====== GIVEN INFORMATION

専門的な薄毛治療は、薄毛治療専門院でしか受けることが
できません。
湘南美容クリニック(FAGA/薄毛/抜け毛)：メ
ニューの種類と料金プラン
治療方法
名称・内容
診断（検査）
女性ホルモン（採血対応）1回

============
====== GIVEN INFORMATION

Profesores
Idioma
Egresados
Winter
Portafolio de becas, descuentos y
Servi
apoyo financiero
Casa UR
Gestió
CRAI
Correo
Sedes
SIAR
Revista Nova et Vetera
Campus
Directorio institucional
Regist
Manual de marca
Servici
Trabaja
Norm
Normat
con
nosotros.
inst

============
====== GIVEN INFORMATION

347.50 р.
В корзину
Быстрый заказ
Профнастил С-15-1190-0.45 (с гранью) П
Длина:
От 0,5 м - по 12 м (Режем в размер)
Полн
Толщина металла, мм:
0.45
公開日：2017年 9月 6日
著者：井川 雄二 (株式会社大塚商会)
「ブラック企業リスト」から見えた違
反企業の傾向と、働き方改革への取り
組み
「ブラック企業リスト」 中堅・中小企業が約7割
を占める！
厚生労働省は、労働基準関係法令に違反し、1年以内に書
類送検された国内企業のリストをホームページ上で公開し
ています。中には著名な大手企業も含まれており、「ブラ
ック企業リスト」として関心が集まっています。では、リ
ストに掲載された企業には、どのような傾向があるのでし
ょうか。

============

Please state how many lines of the material contain the word "ブラック企業リスト", giving the number alone.

2